Mi pasión de viajero por el mundo del conocimiento no conocía preferencias. Imaginaba misterios mágicos en la tabla de Pitágoras. Las lecciones orales de geografía con mapas de ríos, de montañas y relatos etnográficos equivalían a la más amena literatura. Libertad de imaginación y disciplina para estimar sus resultados, precisión y aseo en la faena; todo esto exigía la humilde escuela texana de los remotos años del noventa y cuatro.

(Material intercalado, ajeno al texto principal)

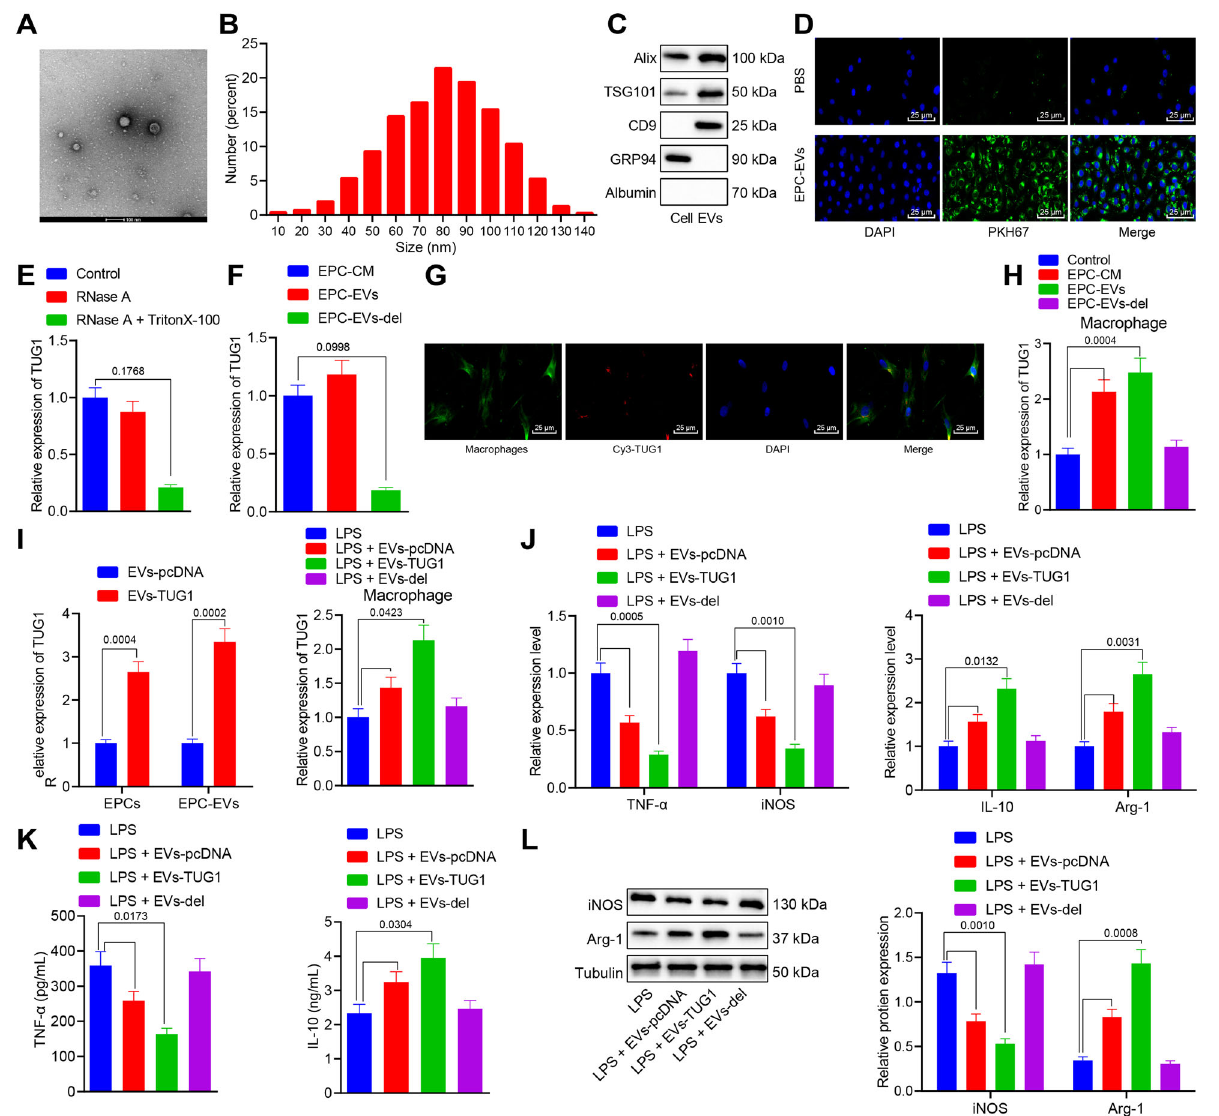
Fig. 3 TUG1 in EPCs can be transmitted to macrophages through EVs and then promotes macrophage M2 polarization. A Particle diameter of EPC-derived EVs (bar = 100 nm). B The diameter distribution and concentration of EVs detected by NTA. C Western blot analysis for determination of protein expression of ALIX, TSG101, CD9, GRP94, and albumin. D Uptake of EPC-derived EVs labeled with fl uorescent PKH67 by macrophages observed by immuno fl uorescence microscopy. The PKH67-labeled EVs were red-colored and the DAPI-stained nuclei were blue (scale bar = 25 μ m). E The level of TUG1 measured by RT-qPCR after RNase treatment alone. F The expression of TUG1 in EPCs derived EVs and EPC medium determined by RT-qPCR. G Uptake of EPC-derived EVs labeled with Cy3-TUG1 by macrophages observed by immuno fl uorescence microscopy. The Cy3-TUG1 labeled EVs were red, the DAPI-stained nuclei were blue, and phalloidin labeled macrophages were green (scale bar = 25 μ m). H The expression of TUG1 in macrophages cocultured with EPCs derived EVs determined by RT- qPCR. I The expression of TUG1 in EPCs and EPCs derived EVs after pcDNA TUGq-transfected EPCs cocultured with macrophages assessed by RT-qPCR. J RT-qPCR for measurement of mRNA expression of iNOS, TNF- α , IL-10, and Arg-1 in macrophages cocultured with EPCs derived EVs. K The contents of IL-10 and TNF- α protein in the cell culture medium evaluated by ELISA. L The protein expression of iNOS and Arg-1 in macrophages cocultured with EPCs derived EVs measured by western blot analysis. Measurement data were expressed as mean ± standard deviation. Data between two groups were compared using unpaired t -test. One-way ANOVA was adopted for comparison between multiple groups followed by Tukey ’ s post hoc test. Cell experiments were conducted three times independently. * p < 0.05 vs. cells, control, EPC-CM, EVs-pcDNA, or LPS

El afán de protegerme contra la absorción de la cultura extraña acentuó en mis padres el propósito de familiarizarme con las cosas de mi nación; obras extensas como el México a través de los siglos y la geografía y los Atlas de García Cubas estuvieron en mis manos desde pequeño. Ninguno de los aspectos de lo mexicano falta en esta segunda obra admirable. Ninguna editorial española produjo nada comparable al García Cubas, hoy agotado. El Atlas histórico es, además, una joya de litografía a colores, la cadena de Misiones que llegaron hasta el Norte. Las tribus indígenas, sus trabajos y sus fiestas. El mapa y monumentos de la Colonia, desde el Santo Domingo de Oaxaca hasta las catedrales de Durango y Chihuahua.